2023-07-12 06:17:00
Suppose aviation simply paid all taxes for which other sectors are also charged, but from which it is now exempt. Then airline tickets will become more expensive, travelers will fly less often and CO2 emissions will therefore decrease. And then, according to calculations by a European environmental organization, an extra two billion euros will end up in the Dutch treasury.
It’s a known fact. European aviation generally does not pay tax on kerosene and does not have to charge VAT on tickets. It is also treated leniently in the European Union’s emissions trading system. In that system, companies have to pay for their CO2 emissions. But aviation gets 75 percent of those emission allowances for free and the emissions from intercontinental flights do not count.
Road transport pays 54 cents per litre, aviation nothing
What if these exceptions expire? The European environmental organization Transport & Environment (T&E) started calculating. For example, she sees that road transport in Europe pays an average of 54 cents in tax per liter of fuel, and aviation pays nothing – except in the non-EU countries of Switzerland and Norway.
In its calculations, T&E assumes that there will be a kerosene tax of 38 cents per litre. That is not taken out of thin air. In Brussels, a plan for such a rate has been on the table for two years, only for flights within the EU, but there is great resistance to that plan. If that rate does apply, and then on all flights departing from Europe, it will jointly generate 14.5 billion euros in additional tax revenue for the countries involved.
KLM would have to pay 1.5 billion
Similarly, T&E estimates additional income from VAT. A number of European countries already have them, but always only on domestic flights. If you do that for all flights and you charge 20 percent, as is normal for many products, then 18.8 billion euros in tax will flow in.
Together with the extra revenues from emissions trading, if allowances are no longer free, the revenue will amount to 34.2 billion, for all European countries together, including those outside the EU. All these sums apply to 2022, a year in which aviation had not yet fully recovered following the corona pandemic. In 2025 it might be 47 billion. For the Netherlands, this sum will amount to 2 billion for 2022 and 2.4 billion for 2025.
T&E has also calculated how individual airlines stand out. KLM would have to pay an additional 1.5 billion in tax.

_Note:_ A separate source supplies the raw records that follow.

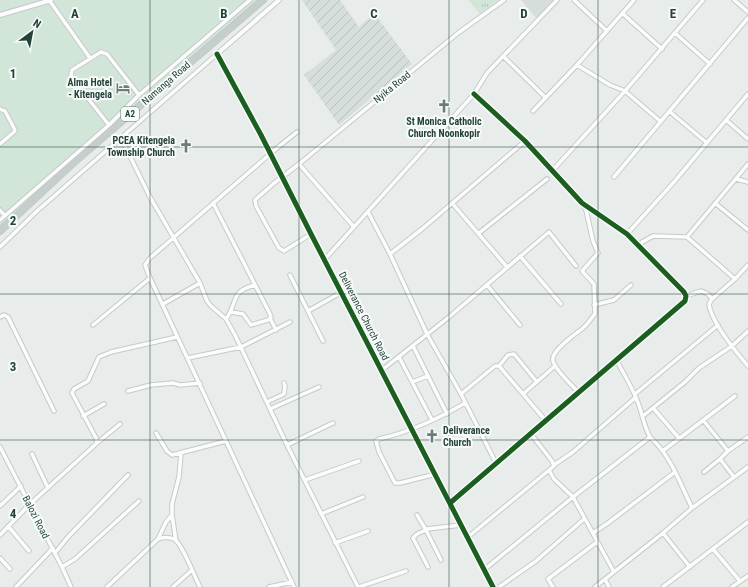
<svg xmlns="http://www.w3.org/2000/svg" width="748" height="587" font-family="'Roboto Condensed',sans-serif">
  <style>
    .built { fill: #d6dedb }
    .industrial { fill: url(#industrial-furrows) }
    .grass { fill: url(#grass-tufts) }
    .park { fill: #d1e6d8 }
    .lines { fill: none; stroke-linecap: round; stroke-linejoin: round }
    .minor-casing { stroke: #c5cac8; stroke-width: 5.5 }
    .tertiary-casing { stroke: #c5cac8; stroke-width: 6 }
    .trunk-casing { stroke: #c3ccc9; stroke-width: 8 }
    .minor { stroke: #fcfcfc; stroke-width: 3.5 }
    .tertiary { stroke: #fcfcfc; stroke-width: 4 }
    .trunk { stroke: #c6cecc; stroke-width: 5.5 }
    .cycleway-casing { stroke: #f7fbf9; stroke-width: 8 }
    .cycleway { stroke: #1b5e20; stroke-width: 5 }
    .grid { fill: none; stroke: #24423a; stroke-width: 1; stroke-opacity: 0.55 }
    .labels { text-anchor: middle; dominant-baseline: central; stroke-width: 4; stroke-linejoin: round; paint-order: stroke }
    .shield { fill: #f7fbf9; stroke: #637a73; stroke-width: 1 }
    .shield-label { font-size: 9px; font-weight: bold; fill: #24423a }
    .poi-label { font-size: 10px; font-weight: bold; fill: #24423a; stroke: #f7fbf9; text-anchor: end }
    .street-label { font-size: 10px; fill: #24423a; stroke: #f7fbf9 }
    .grid-label { font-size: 13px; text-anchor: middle; font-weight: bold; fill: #24423a; stroke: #f7fbf9; stroke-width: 4; stroke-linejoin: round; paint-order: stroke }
  </style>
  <defs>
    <pattern id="industrial-furrows" width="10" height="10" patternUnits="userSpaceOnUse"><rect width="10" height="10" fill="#d6dedb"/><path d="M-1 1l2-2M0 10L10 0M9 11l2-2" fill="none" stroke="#b8c0bd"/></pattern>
    <pattern id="grass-tufts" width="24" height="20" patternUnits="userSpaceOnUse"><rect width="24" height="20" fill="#d1e6d8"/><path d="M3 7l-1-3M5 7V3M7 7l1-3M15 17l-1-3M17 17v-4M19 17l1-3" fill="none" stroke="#b3c6ba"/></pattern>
  </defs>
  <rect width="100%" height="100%" fill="#e8edeb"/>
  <path class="built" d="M521,0h36l-19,20z"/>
  <path class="industrial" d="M302,0h38l19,27 15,-14 38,51 -73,61 -35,-50 32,-25z"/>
  <path class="grass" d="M468,0h30l-18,14z"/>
  <path class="park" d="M0,0h263l-263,230z"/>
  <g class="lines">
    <g class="minor-casing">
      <path id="minor" d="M49,0l41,58
        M574,0l33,31
        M734,0l14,12
        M622,13l40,36
        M675,33l35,31
        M503,56l43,42
        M577,65l33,20 15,6 35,30
        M0,109l5,2 10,19 -1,2 -14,12
        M533,111l44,-46 57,-65
        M669,111l38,32
        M726,120l22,19
        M109,125l-23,-29 -15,-21 1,-5 29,-18 6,2 32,41
        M121,138l29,59 50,86 7,18 4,5 15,13
        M299,164l55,63
        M553,170l72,-79 78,-91
        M614,177l134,-159
        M736,179l12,3
        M213,203l56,109 2,5 -3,3 -17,5 -8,-11 -12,-2
        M452,203l55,64
        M715,203l33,27
        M0,210l5,6
        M368,212l22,42 37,80 34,60 35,69
        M0,220l109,-95 30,-30 111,-95
        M479,233l68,-54
        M311,234l-27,17 -5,-3 -23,-42 -1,-6 18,-16 26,-20 159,-131 46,-33
        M627,234l47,-52 74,-88
        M687,237l48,42
        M637,245l16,-9 34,1 61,-73
        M0,247l37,-36 180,-157
        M390,254l32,-25 103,-88
        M520,256l41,48
        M325,259l149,-165 13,-21 70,-73
        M748,265l-13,14 -23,20 -3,5c2,18 27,48 39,62
        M290,275l18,36 34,-19
        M255,285c-26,7 -16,16 -29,34l9,16 52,110 71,142
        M487,285l33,40
        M686,296l15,-5 7,3 4,5
        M163,304l37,-21
        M594,305l20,-5 17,-15
        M308,311l15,30
        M0,317l4,-2 4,2 46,94
        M270,318l6,12
        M93,325l57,-47
        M413,346l34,68
        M399,357l33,63
        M188,358l53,-11 49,-25
        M499,366l9,-11 6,-1 23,28
        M382,370l67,-53 100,-85 27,34
        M412,382l16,-6
        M128,391l23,-6 22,-2 7,2 20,-2
        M578,392c-7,-8 -22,-21 -25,-31 -3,-10 23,-27 30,-33 5,-4 8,-10 12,-14l-1,-30 -12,-13 16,-18 -5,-12 -7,-31 -3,-5
        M461,394l34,-28h4l47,55
        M523,394l32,-28
        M635,394l83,-69
        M267,402l17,-8 1,-8 -1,-3
        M270,409l49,-22
        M654,409l25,29
        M83,416l21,-12
        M643,416l42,-34 14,-14 33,-22 16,-15
        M703,420l25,31
        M156,433l11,18 5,4 54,-14
        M650,437c21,19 30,46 42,71
        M97,443l23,-19
        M287,445l46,-22
        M0,447l62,120 9,20
        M664,450l71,-54
        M32,454l16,34
        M554,465l19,-13 63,-55
        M549,470l5,9 19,18 41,75
        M704,472l16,-13
        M436,474l-36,9h-5l-16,-31 -3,-11 3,-2c31,-7 59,-20 86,-36
        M734,477l-14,-18 8,-8 20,-14
        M305,480l54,-19
        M450,503l235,-202 1,-5 -2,-4 -57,-58 -45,-31 -57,-62 -51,-47
        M0,506l21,-20
        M321,514l42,-17
        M417,515l9,15 -9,4 -4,4 15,29
        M8,526l21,25
        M593,533l15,-10 67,-51
        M663,533l27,34
        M0,535l29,-30 68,-62 -1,-5 -24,-45 2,-4 14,-8 11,-24 12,-5 66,-15
        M468,537l86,-71 -2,-5 -21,-27
        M158,539c5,-2 11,-2 16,0 8,4 21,39 26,48
        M176,541l-4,-26v-11l7,-27 2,-24
        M335,543l33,-12
        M713,549l27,32
        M55,553l13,-16 60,-62
        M0,558l10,11
        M441,560l-14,-28v-3l34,-4
        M62,567l13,-8 64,-58
        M485,569l88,-72 77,-60c-7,-12 -8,-27 -14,-39 -5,-13 -13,-25 -19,-37
        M605,579l4,8
        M16,587l37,-39
        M107,587l51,-48 8,-17 6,-7
        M173,587l19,-17
        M269,587l23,-5
        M294,587l-144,-309 -5,-13 5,-7 127,-110 20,-16
        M359,587l47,-16
        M499,587l37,-26 48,-42
        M553,587l-5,-8 49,-37
        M595,587l68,-54 29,-25 56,-41
        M663,587l85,-65
        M732,587l16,-11"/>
    </g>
    <g class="tertiary-casing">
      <path id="tertiary" d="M279,0l-62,54 44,81 50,99 182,353
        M0,15l51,-15"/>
    </g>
    <g class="trunk-casing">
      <path id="trunk" d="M0,231l72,-67 191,-164"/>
    </g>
    <use href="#minor" class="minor"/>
    <use href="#tertiary" class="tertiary"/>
    <use href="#trunk" class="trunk"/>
    <g class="cycleway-casing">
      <path id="cycleway" d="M217,54l44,81 50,99 182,353
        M450,503l235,-202 1,-5 -2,-4 -57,-58 -45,-31 -57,-62 -51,-47"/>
    </g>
    <use href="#cycleway" class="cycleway"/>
  </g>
  <path class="grid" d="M150,0v587M299,0v587M449,0v587M598,0v587M0,147h748M0,294h748M0,440h748"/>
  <defs>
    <g id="hotel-bare" transform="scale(1.08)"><path d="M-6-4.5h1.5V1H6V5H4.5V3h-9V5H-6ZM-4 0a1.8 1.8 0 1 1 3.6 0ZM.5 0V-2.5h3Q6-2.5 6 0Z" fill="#697e78" stroke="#f7fbf9" stroke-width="2.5" paint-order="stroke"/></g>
    <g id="church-bare" transform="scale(1.08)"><path d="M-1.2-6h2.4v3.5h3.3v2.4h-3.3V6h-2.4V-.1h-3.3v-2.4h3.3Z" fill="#697e78" stroke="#f7fbf9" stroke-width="2.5" paint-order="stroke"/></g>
  </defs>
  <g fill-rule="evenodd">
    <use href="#hotel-bare" x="123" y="88"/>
    <use href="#church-bare" x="444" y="106"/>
    <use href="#church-bare" x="186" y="146"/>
    <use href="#church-bare" x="432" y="436"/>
  </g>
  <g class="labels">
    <rect class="shield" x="121" y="107" width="18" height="14" rx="3"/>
    <g class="shield-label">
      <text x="130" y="114">A2</text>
    </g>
    <g class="poi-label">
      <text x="112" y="82">Alma Hotel<tspan x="112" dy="12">- Kitengela</tspan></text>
      <text x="444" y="121" text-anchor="middle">St Monica Catholic<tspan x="444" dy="12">Church Noonkopir</tspan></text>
      <text x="175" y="140">PCEA Kitengela<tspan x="175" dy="12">Township Church</tspan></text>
      <text x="443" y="430" text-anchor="start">Deliverance<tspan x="443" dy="12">Church</tspan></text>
    </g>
    <g class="street-label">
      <text transform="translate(166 83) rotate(-41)">Namanga Road</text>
      <text transform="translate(392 87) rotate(-39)">Nyika Road</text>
      <text transform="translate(364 316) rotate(63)">Deliverance Church Road</text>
      <text transform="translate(36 517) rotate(63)">Balozi Road</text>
    </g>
  </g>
  <g class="grid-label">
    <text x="75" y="18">A</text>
    <text x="224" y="18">B</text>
    <text x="374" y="18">C</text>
    <text x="524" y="18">D</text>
    <text x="673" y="18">E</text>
    <text x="13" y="78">1</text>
    <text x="13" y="225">2</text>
    <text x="13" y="371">3</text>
    <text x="13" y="518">4</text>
  </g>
  <g transform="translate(32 32) rotate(32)" stroke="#f7fbf9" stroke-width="3" paint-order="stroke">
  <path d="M0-3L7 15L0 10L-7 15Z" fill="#24423a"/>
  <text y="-6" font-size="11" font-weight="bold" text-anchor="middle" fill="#24423a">N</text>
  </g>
</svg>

KLM and other airlines have always fiercely opposed taxes that only apply in Europe, such as a kerosene tax. This only leads to companies avoiding Europe and even detouring for it.
‘End preferential treatment’
T&E does think taxes help. Of course, she is not interested in that extra income, although it does help if it is invested in sustainability. The environmental club wants to use real taxes to encourage aviation itself to do something regarding the climate damage it causes. This will happen automatically thanks to those higher taxes: the ticket price on, for example, intra-European flights would then rise by 24 percent, and that would put the brakes on the growth of air traffic.
The Dutch organizations Milieudefensie and Natuur & Milieu call on the government ’emphatically’ to put an end to the preferential treatment of aviation. First of all, the flight tax (now 26.43 euros per ticket) should be increased. “The tax should be higher for long-haul flights, which are much more polluting than short-haul flights,” the two say in response to the T&E study.
Cabinet does not want a flight tax for transfer users
There will be no flight tax for travelers who only visit Schiphol to transfer from one flight to another. No EU member state has a flight tax for these so-called transfer passengers, and the Netherlands does not want to be an exception. Minister Harbers (infrastructure) wrote this just before the fall of the cabinet.
According to research agency CE Delft, depending on the rate of that flight tax, the number of transfers will decrease by a maximum of 38 percent and the number of flights from Schiphol by a maximum of 13 percent. As a result, a number of intercontinental connections from Schiphol will be lost. Travelers will opt for other airports or refrain from flying, the latter leading to a reduction in CO2 emissions worldwide. But Harbers thinks preserving Schiphol’s network is more important.